Most of the argument over where NASA should send astronauts involves the moon and/or Mars. Should we hold fast on the Journey to Mars, building a waystation in cis-lunar space from where the first interplanetary missions could be dispatched? Or should we head back to the moon first, accessing the commercial, political, and scientific opportunities Earth’s nearest neighbor holds? Bruce Dorminey, a science journalist, suggests that we should head for Venus first and sooner rather than later in a recent article in Forbes.

Venus may be a strange place anyone would want to go to.

It’s high temperature and crushing pressure makes the planet’s surface the closest to a real-life hell as anyone would want to imagine. Conditions on Venus have crushed robotic probes and melted their electronics.

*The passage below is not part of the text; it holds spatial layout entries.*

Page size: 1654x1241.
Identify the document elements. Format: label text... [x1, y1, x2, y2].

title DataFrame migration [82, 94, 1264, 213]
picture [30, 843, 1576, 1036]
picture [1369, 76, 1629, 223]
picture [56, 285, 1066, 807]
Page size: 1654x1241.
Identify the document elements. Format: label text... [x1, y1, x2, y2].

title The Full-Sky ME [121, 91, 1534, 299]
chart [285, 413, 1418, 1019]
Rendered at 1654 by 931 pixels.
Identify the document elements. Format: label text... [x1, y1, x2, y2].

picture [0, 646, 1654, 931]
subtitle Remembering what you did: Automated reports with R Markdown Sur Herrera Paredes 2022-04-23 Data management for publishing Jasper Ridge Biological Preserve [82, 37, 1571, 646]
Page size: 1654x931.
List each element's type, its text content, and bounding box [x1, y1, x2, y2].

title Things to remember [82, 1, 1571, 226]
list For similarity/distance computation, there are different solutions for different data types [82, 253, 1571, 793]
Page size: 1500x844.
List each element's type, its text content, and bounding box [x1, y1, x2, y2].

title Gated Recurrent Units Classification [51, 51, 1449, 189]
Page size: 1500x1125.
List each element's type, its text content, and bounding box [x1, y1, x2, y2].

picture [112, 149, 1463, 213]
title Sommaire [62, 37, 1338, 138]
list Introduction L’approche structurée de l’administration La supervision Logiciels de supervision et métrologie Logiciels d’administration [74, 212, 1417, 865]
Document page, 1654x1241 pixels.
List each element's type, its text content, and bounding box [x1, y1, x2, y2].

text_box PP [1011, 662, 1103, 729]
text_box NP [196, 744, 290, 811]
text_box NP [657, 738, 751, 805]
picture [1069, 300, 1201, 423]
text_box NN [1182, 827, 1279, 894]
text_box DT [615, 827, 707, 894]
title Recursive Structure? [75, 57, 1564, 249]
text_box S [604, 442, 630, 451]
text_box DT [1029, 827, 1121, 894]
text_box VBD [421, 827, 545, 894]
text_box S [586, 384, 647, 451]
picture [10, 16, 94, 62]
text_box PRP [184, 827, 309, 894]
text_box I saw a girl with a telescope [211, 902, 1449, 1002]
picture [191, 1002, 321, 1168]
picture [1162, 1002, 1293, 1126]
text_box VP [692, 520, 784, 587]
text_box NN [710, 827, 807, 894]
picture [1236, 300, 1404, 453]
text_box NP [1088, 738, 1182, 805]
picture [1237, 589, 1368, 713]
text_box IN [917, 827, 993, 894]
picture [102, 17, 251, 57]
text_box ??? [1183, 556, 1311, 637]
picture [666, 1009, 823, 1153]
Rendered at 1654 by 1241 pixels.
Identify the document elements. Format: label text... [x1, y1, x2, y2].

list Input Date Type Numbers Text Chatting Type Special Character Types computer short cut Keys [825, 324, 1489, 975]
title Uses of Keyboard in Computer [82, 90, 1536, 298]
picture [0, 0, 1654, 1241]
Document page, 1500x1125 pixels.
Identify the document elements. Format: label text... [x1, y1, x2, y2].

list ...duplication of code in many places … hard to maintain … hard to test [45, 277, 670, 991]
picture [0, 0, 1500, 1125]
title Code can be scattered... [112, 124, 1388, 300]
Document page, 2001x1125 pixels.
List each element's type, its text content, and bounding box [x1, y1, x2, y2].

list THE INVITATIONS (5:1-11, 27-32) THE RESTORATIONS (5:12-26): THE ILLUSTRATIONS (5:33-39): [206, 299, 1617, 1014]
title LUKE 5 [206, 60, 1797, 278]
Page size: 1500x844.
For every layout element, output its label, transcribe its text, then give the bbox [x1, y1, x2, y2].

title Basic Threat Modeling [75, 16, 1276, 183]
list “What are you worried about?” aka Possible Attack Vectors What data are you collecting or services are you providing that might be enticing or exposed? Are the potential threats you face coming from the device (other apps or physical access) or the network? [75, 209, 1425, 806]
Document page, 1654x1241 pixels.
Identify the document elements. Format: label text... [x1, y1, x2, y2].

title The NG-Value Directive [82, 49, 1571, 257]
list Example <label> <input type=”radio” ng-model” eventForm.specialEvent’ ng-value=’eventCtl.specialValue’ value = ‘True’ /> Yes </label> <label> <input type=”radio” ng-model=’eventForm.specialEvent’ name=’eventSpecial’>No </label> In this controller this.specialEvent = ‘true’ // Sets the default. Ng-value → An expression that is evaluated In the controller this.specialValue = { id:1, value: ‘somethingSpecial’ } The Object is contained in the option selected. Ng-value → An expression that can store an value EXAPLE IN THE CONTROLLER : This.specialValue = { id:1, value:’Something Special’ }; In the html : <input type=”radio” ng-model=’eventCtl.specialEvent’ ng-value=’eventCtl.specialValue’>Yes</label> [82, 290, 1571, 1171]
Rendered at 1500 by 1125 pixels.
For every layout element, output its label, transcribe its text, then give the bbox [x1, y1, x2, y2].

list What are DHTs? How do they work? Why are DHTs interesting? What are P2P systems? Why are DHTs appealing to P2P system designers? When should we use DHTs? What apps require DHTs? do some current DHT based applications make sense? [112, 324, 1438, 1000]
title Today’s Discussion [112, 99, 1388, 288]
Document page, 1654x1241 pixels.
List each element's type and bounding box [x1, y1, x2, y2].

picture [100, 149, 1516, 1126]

Dorminey’s idea imagines a Venus orbital mission to the second planet from the sun using the Orion/Space Launch System architecture. The astronauts would remote-control rovers on the planet’s surface built of modern materials and electronics designed to survive the hellish conditions there. Perhaps a balloon probe could be dropped in Venus’ upper atmosphere where conditions are relatively benign.

Besides the good science that could be done on Venus, the argument for going there would be to serve as a Shakedown Cruise for interplanetary flight in advance of the Mars mission.

Dorminey thinks, perhaps optimistically, that the Venus expedition could happen as early as 2023, still in President Donald Trump’s second term.

The idea of going to Venus, an understandably underexplored world, all things considered, is both beguiling and unlikely unless NASA gets far more money than most people think it is likely to get.

The arguments for Mars, as a place that might contain life and where people might live, and for the moon, rich as it is in resources, are too strong to be diverted to Venus, no matter what kind of science could be done there.

Still, one can imagine Venus happening if the Gwynne Shotwell scenario ever happened. Shotwell, the chief operating officer of SpaceX, once opined that a lot of arguments over space would disappear if NASA’s budget were to be $23 billion or $25 billion instead of the current $19.5 billion.

The extra money would constitute a rounding error insofar as the federal budget is concerned. But so much more could be done, especially considering the possibility of commercial and international partnerships. It would be nice, for a change, for space visions to be limited only by the imagination rather than by the stingy amount of money the political class makes available.